I took my packages to one of the smaller Post Offices around here today so I could treat myself to a little scenery and to evaluate the incompetence of US Postal workers at another location. I wasn't disappointed by either the scenery or the people in the post office. First, the Postmaster (a salaried federal employee with an average pay of more than $60,000 per year) demonstrated both her ignorance of geography and her inability to pronounce 'Czech', by pointing and asking, "Where is that?", with a look on her face that belied her hearfelt conviction that nowhere is as clean and sweet-smelling as America, " Russia?" I opened my mouth to explain, then thought better of it. After all, I needed my package to get to Lenka safe and sound. When a regular customer came in, the Postmaster and she (a Briton, no less) began to expound upon the many virtues of real torture for people in prisons and to complain about the cushy lives prisoners 'enjoy' at public expense. After listening to this for as long as I could, I asked them if either of them had ever toured a prison or known anyone who had done time in one. "Noo," they both answered, the stench of my knowledge of such things flaring their nostrils. (Criminals, foreigners, and the people who know them all smell bad, apparently). I admit that I should have kept my mouth shut, but when have I ever been good at that? I pointed out the lower recidivism rates in prison systems that educate, counsel and train the incarcerated, and that the fact is that prison inmates do not get three square meals and a cot in a climate controlled room with cable TV. Of course, they didn't buy it. I wish I had the courage at such times to ask "what would Jesus do?" and to ask if they are aware of any teaching of Christ which sanctions punishment, to tell them about my church, the Church of Christ without Church just to watch them gawk. They wouldn't be listening to really hear the name of it. Me and Hazel Motes. Fine company I have put myself in. We're preaching to the masses, who wear their church on their cars and their faith in their mouths.

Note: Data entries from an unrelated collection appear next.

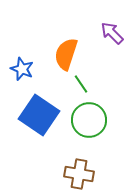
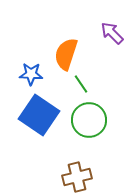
blue star: moved 9 px right, 5 px down; rotated 20 degrees counterclockwise
brown cross: moved 2 px left, 3 px down; rotated 24 degrees counterclockwise
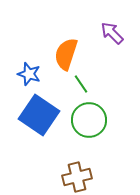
blue star: moved 2 px left; rotated 15 degrees clockwise
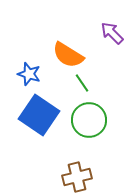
orange semicircle: moved 2 px right, 1 px down; rotated 76 degrees counterclockwise
green line: moved 1 px right, 1 px up
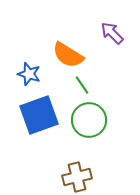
green line: moved 2 px down
blue square: rotated 36 degrees clockwise
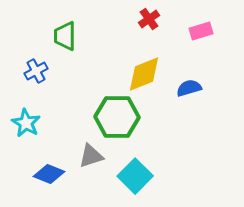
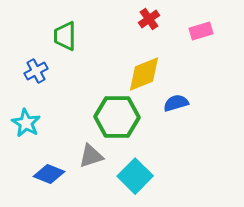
blue semicircle: moved 13 px left, 15 px down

Wednesday, December 5, 2007

Absit Omen


Tomorrow is a big BYOA art show and sale, and not only have I not made anything for it, but I haven't really felt like looking at what I have already that I could take. I have started a new story, a complete departure from my earlier ones, and though it is already ten pages from the first draft at the first sitting, it too isn't finished. I hope this is just a function of my mood this week. It's cold and dreary, and without snow or sunshine, I am loathe to get much accomplished.
We will leave for a cruise in a week, so I have been mostly focused on the planning and packing for that. I really need to get back to my Spanish. I have enough to converse and to learn more without relying on English at all. I am disappointed in my progess. I started in April, took a break from it from June to late September, and have been less than consicientious for the last couple of weeks. Perhaps it is my lack of discipline that I should be put out with. I think the trip to Mexico will be great motivation for getting back to it. Nothing like using a foreign language in a foreign country to get me motivated.
I have at least managed to cook this week. One day was a nice Chinese noodle dish which is so easy that I don't know why I don't make it more often. Mexican yesterday. Tomorrow, maybe a roast or Osso Buco, something that will take the chill off the kitchen and our moods while it's cooking.